CONSIGNE 1:
Relevez tous les noms de lieux cités dans le récit sur la jeunesse d'Élie, s'il vous plaît.
CONSIGNE 2:
Poursuivez le récit sur la jeunesse d'Élie à partir de sa dernière phrase.

EXTRAIT PRÉSENTÉ:

□ □ □ □

Mais le jeune homme doit songer à son avenir. Il fait des études de droit à Toulouse d'abord puis à Nîmes. Visiblement, il se destinait à être notaire ou homme de loi comme il y en avait beaucoup en Cévennes. Il est l'aîné de la famille et son père porte un soin particulier à son éducation qui lui permettra, espère-t-on, d'accroître la fortune et l'honorabilité de la famille.
C'était sans compter avec les événements religieux qui allaient secouer les Cévennes. Élie a 23 ans quand la vague du prophétisme déferle avec violence sur les Cévennes gévaudanaises (automne 1701). Le jeune homme est ébranlé par la vision de ces jeunes prophètes qui à Barre et dans les environs appellent à la repentance puis peu à peu à la violence contre ceux qui persécutent les protestants. Élie, quand il est à Barre en vacances, ne cesse alors de fréquenter, dans les déserts, les assemblées religieuses tenues par les prédicants. Sa famille est menacée par l'abbé du Chaila. Ses deux frères, Pierre et Antoine, sont touchés par la contagion prophétique et deviennent des "inspirés" .
Ni Élie, ni ses frères ne participent directement à l'assassinat de l'abbé du Chaila. Toutefois sa famille est suspecte aux yeux des autorités. C'est au début du mois de janvier 1702 qu'Élie est touché par ce qu'il appelle l'Esprit divin. Désormais il est prophète et le restera jusqu'à sa mort. Au mois de février ou de mars, il se décide à rejoindre les camisards. Sa famille est alors menacée par les soldats. Elle abandonne ses biens et se réfugie au désert. C'est ainsi que sa mère décédera dans un creux de rocher aux environs de Peyroles (près de Saint-Jean-du-Gard).

□ □ □ □

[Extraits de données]
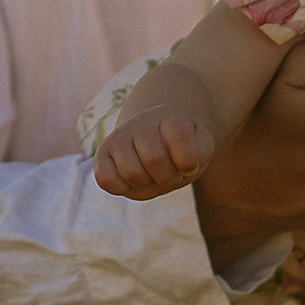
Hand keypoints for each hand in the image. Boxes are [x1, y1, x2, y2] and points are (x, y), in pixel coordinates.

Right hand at [93, 109, 213, 198]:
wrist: (160, 146)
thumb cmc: (184, 151)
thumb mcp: (202, 149)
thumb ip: (199, 152)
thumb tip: (182, 163)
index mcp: (170, 116)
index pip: (179, 134)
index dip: (188, 161)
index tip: (190, 164)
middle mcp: (142, 121)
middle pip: (154, 160)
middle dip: (168, 176)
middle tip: (171, 172)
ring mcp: (119, 137)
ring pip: (131, 172)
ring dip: (147, 183)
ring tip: (153, 175)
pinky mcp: (102, 155)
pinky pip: (105, 179)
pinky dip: (122, 188)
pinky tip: (133, 180)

□ □ □ □

RÉSULTAT 1:
Toulouse, Nîmes, les Cévennes, Barre, Peyroles, Saint-Jean-du-Gard

RÉSULTAT 2:
Élie partage la vie vagabonde et dangereuse des Camisards. Ce n'est pas un chef de premier rang. Son action est essentiellement religieuse. Mais étant un des rares intellectuels parmi ces combattants, les chefs camisards utilisent ses capacités à partir du moment où ils sont contraints de traiter avec les autorités régionales. C'est ainsi que Marion participe aux deux capitulations qui vont mettre progressivement fin au combat. En 1704 a lieu la première capitulation. Marion quitte le Languedoc en novembre pour gagner Genève où il demeure jusqu'au mois de février 1705. Au début du mois de mars il est de retour à Alès mais les camisards sont obligés de se rendre une seconde fois. Marion quitte alors définitivement la France au mois d'août 1705 et se rend de nouveau à Genève où il retrouve son père, son frère Pierre et sa sœur Louise qui étaient sortis du royaume en 1704. Les relations de ces cévenols exilés avec les pasteurs de Genève ou même français réfugiés ne sont pas bonnes. Ces derniers se méfient des prophètes et condamnent leurs propos qui s'écartent de l'orthodoxie calviniste genevoise.
Marion quitte Genève en novembre 1706 toujours sur une inspiration de l'Esprit. Après être passé par Berne et La Haye, il arrive à Londres au mois de septembre. Son arrivée coïncide avec de nombreuses inspirations. Une nouvelle fois, les relations avec les pasteurs de la colonie française réfugiée à Londres sont particulièrement mauvaises. Avec trois autres cévenols, il est à l'origine d'une " fraternité " religieuse que les Anglais vont très vite appelés les French prophets (Prophètes français).